Task goal: An exact transcription of the lines below, from the first through the one containing "Aranda, Verònica", is the only output wanted.

Records for this exercise:
== == ==
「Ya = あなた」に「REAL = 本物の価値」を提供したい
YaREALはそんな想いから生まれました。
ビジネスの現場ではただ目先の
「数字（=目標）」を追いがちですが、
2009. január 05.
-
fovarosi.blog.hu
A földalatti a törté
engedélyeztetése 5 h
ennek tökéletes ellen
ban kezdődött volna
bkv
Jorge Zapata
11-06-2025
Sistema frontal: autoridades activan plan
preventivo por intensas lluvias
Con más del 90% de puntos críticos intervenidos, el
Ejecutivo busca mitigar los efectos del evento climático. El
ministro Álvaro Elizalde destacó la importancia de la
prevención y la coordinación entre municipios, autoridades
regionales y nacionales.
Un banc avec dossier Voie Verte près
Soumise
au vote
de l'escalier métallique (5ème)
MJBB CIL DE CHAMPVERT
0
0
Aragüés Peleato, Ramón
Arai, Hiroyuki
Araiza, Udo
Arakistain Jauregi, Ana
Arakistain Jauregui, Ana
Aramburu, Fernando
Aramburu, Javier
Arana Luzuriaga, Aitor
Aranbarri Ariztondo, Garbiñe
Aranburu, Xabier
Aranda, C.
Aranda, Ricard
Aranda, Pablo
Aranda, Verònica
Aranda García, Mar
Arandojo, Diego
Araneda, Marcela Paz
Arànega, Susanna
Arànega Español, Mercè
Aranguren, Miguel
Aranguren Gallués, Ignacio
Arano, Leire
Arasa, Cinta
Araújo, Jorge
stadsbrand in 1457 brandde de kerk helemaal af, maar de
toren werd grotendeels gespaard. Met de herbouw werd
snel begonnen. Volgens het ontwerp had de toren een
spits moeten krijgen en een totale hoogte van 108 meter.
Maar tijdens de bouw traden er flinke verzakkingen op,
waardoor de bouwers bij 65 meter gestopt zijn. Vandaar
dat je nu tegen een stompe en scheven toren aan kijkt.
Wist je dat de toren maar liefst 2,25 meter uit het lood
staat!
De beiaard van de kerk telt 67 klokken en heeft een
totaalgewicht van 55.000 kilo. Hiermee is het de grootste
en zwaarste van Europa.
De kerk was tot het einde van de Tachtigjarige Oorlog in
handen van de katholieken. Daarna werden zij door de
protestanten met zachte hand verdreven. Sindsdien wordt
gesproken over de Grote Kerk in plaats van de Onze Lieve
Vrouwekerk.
== == ==
Output:
「Ya = あなた」に「REAL = 本物の価値」を提供したい
YaREALはそんな想いから生まれました。
ビジネスの現場ではただ目先の
「数字（=目標）」を追いがちですが、
2009. január 05.
-
fovarosi.blog.hu
A földalatti a törté
engedélyeztetése 5 h
ennek tökéletes ellen
ban kezdődött volna
bkv
Jorge Zapata
11-06-2025
Sistema frontal: autoridades activan plan
preventivo por intensas lluvias
Con más del 90% de puntos críticos intervenidos, el
Ejecutivo busca mitigar los efectos del evento climático. El
ministro Álvaro Elizalde destacó la importancia de la
prevención y la coordinación entre municipios, autoridades
regionales y nacionales.
Un banc avec dossier Voie Verte près
Soumise
au vote
de l'escalier métallique (5ème)
MJBB CIL DE CHAMPVERT
0
0
Aragüés Peleato, Ramón
Arai, Hiroyuki
Araiza, Udo
Arakistain Jauregi, Ana
Arakistain Jauregui, Ana
Aramburu, Fernando
Aramburu, Javier
Arana Luzuriaga, Aitor
Aranbarri Ariztondo, Garbiñe
Aranburu, Xabier
Aranda, C.
Aranda, Ricard
Aranda, Pablo
Aranda, Verònica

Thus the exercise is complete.